Há a segunda votação na Câmara da deforma previdenciária, as duas votações no Senado, a MP 881 que é um caldeirão da bruxa, a discussão sobre a política de valorização do salário mínimo (que dorme em berço esplêndido) e vários outros temas que interessam a diversas categorias e cujas proposições são, em geral, lesivas aos trabalhadores e à sua representação.
Mesmo o cronograma determinado pelas centrais sindicais para as atividades de agosto pode não contemplar todos os encaminhamentos porque há sempre lugar para o inesperado e o terreno de Brasília é muito acidentado, passe a metáfora.
Mas como estão as coisas vistas da planície, ou seja, vistas ao se privilegiar o dia-a-dia dos trabalhadores e a iniciativa dos sindicatos?

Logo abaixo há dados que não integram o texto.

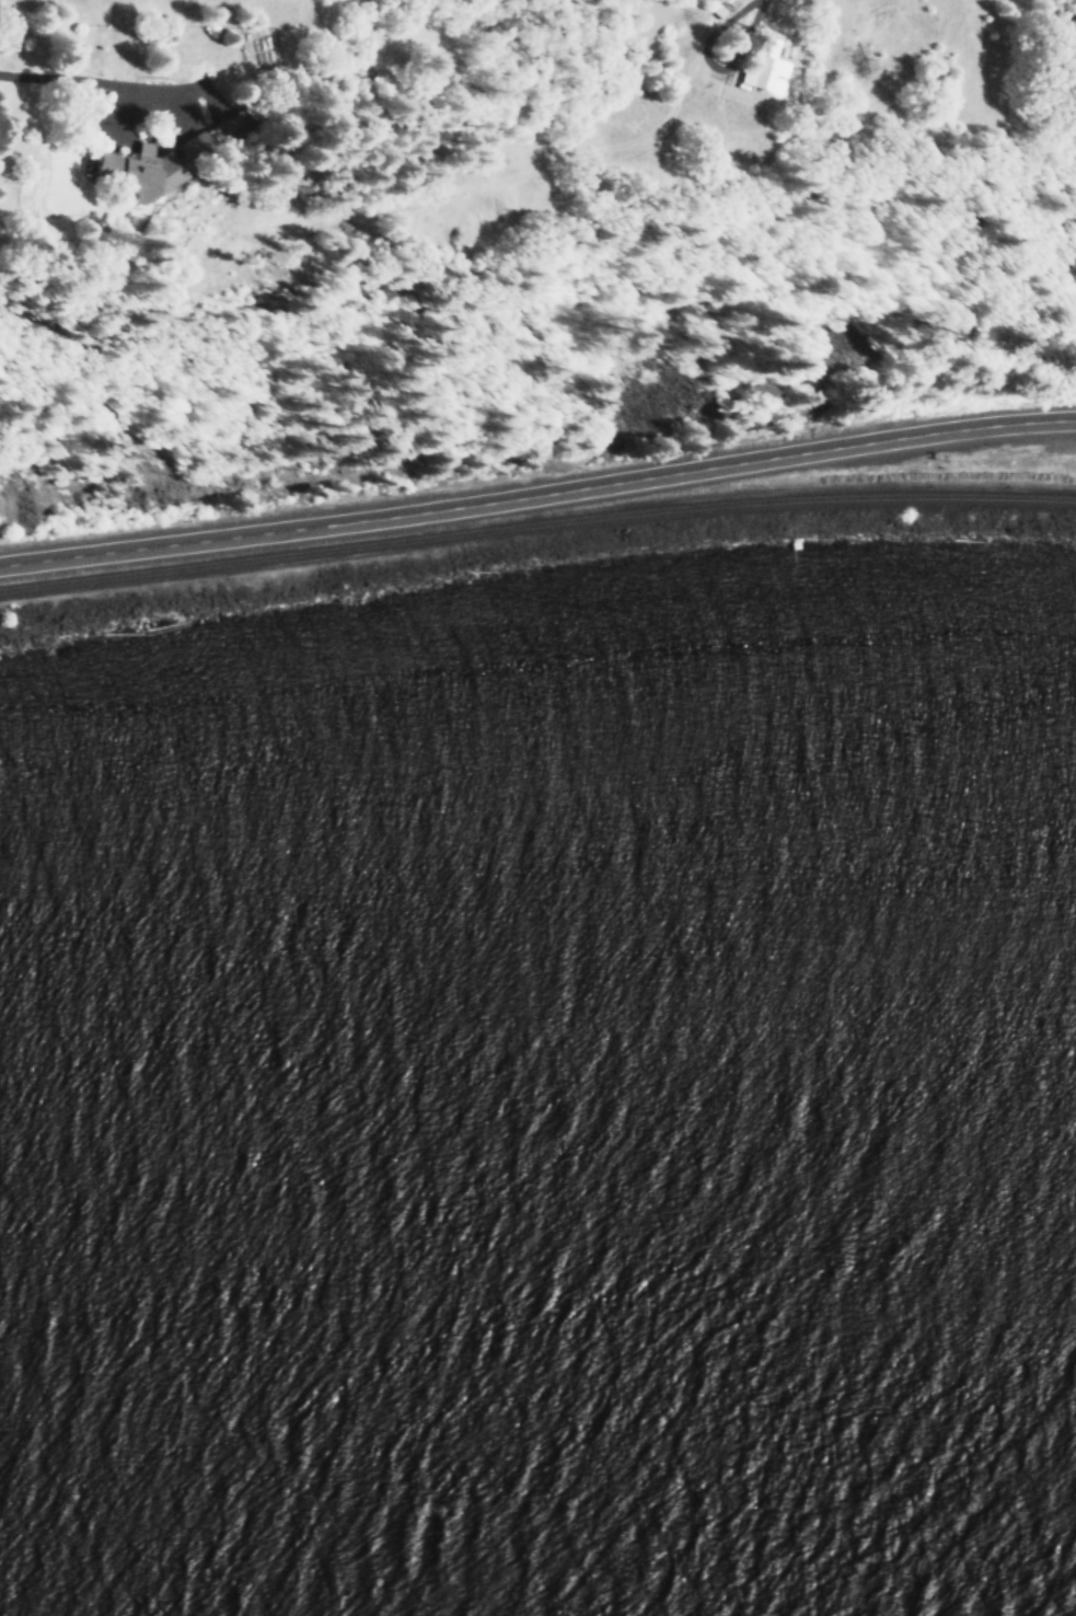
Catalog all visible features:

Predomina o travamento da economia com a criação pífia de empregos ou mesmo sua destruição (como na indústria) e a perda de salários. O endividamento das famílias dos trabalhadores é sobrecarregado pela escassez do crédito e avidez dos juros e nem mesmo o refrigério das contas do FGTS pode resolver este problema.
Há um clima de desalento e de desconfiança típico da conjuntura travada e sem perspectiva de retomada.

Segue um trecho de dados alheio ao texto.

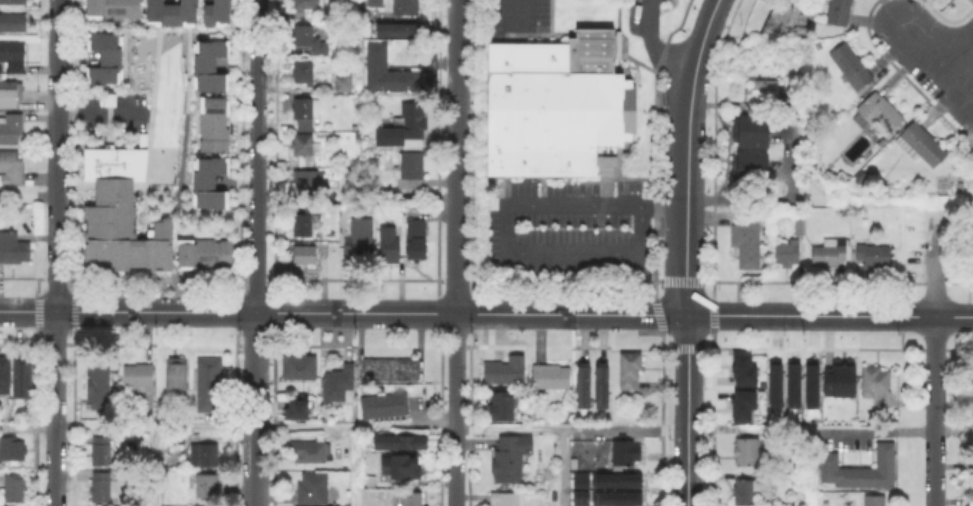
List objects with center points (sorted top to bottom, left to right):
building: (12, 1)
building: (374, 3)
building: (304, 4)
building: (111, 8)
building: (406, 8)
building: (169, 10)
road: (518, 11)
building: (214, 12)
building: (839, 12)
road: (58, 17)
building: (12, 21)
building: (782, 22)
building: (402, 28)
building: (307, 40)
road: (953, 40)
road: (654, 45)
building: (12, 56)
building: (103, 57)
road: (932, 58)
building: (208, 64)
building: (851, 66)
building: (386, 72)
building: (302, 73)
building: (343, 84)
building: (762, 92)
building: (9, 95)
road: (358, 98)
building: (561, 106)
building: (302, 109)
road: (101, 112)
building: (878, 114)
building: (212, 122)
building: (755, 128)
building: (10, 129)
building: (404, 129)
building: (922, 144)
building: (304, 146)
road: (686, 155)
road: (458, 157)
building: (303, 159)
building: (755, 160)
building: (10, 169)
building: (411, 169)
road: (56, 173)
building: (207, 181)
building: (305, 181)
building: (859, 181)
road: (408, 196)
road: (664, 207)
building: (119, 213)
building: (302, 220)
building: (799, 228)
building: (417, 234)
building: (748, 239)
building: (360, 241)
building: (389, 241)
building: (12, 249)
building: (201, 252)
road: (256, 253)
road: (509, 253)
building: (829, 253)
building: (786, 254)
building: (303, 256)
building: (873, 256)
road: (78, 312)
road: (206, 312)
road: (309, 313)
road: (661, 315)
road: (755, 315)
road: (498, 316)
traffic signals: (686, 316)
road: (842, 316)
road: (897, 316)
road: (954, 317)
road: (935, 356)
building: (299, 368)
building: (741, 368)
building: (390, 370)
building: (503, 370)
building: (629, 370)
building: (5, 378)
building: (22, 378)
building: (549, 378)
building: (837, 378)
building: (136, 379)
building: (176, 379)
building: (874, 382)
building: (584, 383)
building: (773, 383)
building: (809, 383)
building: (603, 384)
building: (791, 384)
building: (98, 386)
building: (208, 386)
building: (339, 386)
building: (740, 404)
building: (503, 405)
building: (385, 407)
road: (55, 408)
building: (295, 408)
road: (456, 410)
building: (161, 411)
road: (686, 411)
building: (533, 414)
road: (410, 425)
road: (877, 431)
road: (953, 431)
building: (186, 438)
building: (401, 439)
building: (12, 450)
building: (100, 453)
building: (309, 453)
building: (745, 453)
building: (625, 454)
building: (510, 457)
building: (209, 459)
road: (355, 465)
building: (400, 465)
road: (154, 466)
road: (562, 467)
building: (861, 471)
building: (615, 479)
building: (577, 480)
building: (104, 486)
building: (12, 487)
building: (312, 489)
building: (750, 489)
building: (205, 490)
building: (578, 496)
building: (614, 497)
building: (505, 499)
building: (408, 500)
building: (874, 501)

As dificuldades para a ação sindical são inúmeras, começam com a escassez de recursos e se prolongam pela compreensível desconfiança das bases em relação às direções; o descrédito generalizado da política não deixa de contaminar as relações dos sindicatos com as bases dos trabalhadores.
Ao cumprir o cronograma determinado as centrais sindicais e todas as direções devem se manter unidas e enfrentar o duplo desafio: agir com inteligência no Congresso Nacional e agir com perseverança no dia-a-dia dos trabalhadores preparando desde já as campanhas salariais que se aproximam.
É imprescindível a permanente presença sindical nos locais de trabalho junto com os trabalhadores mesmo quando o dirigente sindical tem que ir para Brasília.